> **과제**
제시문을 읽고 다음 물음에 답하시오.
1. 이 방법으로 유전형을 분석하는 대상은 무엇인가?
2. 야생형 K-13 프로펠러 단백질은 몇 번 서열 번호의 서열을 갖는가?
3. 돌연변이 군에서 맨 처음에 나열된 돌연변이는 무엇인가?

> **제시문**
◆ ◆ ◆ ◆
1. 플라스모듐(Plasmodium)을 유전형분석하는 방법으로서,
   (a) 플라스모듐을 함유하는 샘플을 제공하는 단계; 및
   (b) 상기 샘플에서 서열 번호 1의 서열을 갖는 야생형 K-13 프로펠러 핵산과 비교하여 돌연변이된 K-13 프로펠러 핵산의 존재를 검출하거나, 또는 서열번호 2의 서열을 갖는 야생형 K-13 프로펠러 단백질과 비교하여 돌연변이된 K-13 프로펠러 단백질의 존재를 검출하는 단계로서,
   상기 돌연변이된 K-13 프로펠러 핵산이 코딩하는 단백질 또는 상기 돌연변이된 K-13 프로펠러 단백질은 F446I, G449A, N458Y, C469Y, W470stop, A481V, Y493H, K503N, S522C, V534A, R539T, I543T, G548D, P553L, V555A, A557S, R561H, K563R, V568G, P574L, A578S, C580Y, F583L, D584V, V589I, Q613E 및 D641G로 이루어진 군에서 선택된 돌연변이를 포함하는 것인 단계
   를 포함하는 유전형분석 방법.
◆ ◆ ◆ ◆
> **분석 자료**
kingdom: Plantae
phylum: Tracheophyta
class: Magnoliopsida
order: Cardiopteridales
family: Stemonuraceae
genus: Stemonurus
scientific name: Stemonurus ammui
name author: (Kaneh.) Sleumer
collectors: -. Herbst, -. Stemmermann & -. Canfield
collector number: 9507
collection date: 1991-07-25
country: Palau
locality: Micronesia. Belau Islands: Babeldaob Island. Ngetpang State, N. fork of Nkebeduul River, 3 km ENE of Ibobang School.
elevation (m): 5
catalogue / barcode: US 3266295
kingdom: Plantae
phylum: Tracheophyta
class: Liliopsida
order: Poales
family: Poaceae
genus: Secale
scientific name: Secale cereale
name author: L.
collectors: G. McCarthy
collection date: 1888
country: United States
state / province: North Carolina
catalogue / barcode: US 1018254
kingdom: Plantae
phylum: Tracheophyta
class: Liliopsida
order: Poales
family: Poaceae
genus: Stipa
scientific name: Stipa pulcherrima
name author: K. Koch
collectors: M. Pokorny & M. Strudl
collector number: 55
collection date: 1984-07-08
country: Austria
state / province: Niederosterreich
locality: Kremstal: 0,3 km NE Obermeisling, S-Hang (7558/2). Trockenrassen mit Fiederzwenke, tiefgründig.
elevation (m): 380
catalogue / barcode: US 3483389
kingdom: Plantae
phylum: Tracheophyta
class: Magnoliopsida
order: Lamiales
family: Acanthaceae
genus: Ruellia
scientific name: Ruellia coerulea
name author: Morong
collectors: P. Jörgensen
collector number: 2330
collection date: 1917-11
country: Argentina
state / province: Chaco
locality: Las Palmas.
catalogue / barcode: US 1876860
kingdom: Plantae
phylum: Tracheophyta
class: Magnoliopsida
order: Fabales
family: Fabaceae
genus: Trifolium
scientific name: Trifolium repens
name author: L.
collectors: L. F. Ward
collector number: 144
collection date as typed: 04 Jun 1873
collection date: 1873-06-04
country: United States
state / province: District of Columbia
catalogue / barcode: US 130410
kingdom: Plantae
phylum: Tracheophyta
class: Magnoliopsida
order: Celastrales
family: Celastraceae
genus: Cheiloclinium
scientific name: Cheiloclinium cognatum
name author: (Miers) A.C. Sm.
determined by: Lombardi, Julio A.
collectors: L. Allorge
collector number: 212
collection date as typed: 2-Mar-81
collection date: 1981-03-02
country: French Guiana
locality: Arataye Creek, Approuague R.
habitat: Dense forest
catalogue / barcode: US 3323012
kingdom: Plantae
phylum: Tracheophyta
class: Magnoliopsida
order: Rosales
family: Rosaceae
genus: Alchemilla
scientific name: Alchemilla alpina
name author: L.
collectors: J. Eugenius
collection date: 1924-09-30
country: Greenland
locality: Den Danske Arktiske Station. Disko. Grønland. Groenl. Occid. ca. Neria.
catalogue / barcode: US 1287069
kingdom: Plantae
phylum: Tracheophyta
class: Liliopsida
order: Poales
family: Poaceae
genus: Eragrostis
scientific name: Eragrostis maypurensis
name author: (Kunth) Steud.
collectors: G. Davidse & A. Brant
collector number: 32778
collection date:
◆ ◆ ◆ ◆
> **답안**
1. 플라스모듐(Plasmodium)
2. 서열번호 2
3. F446I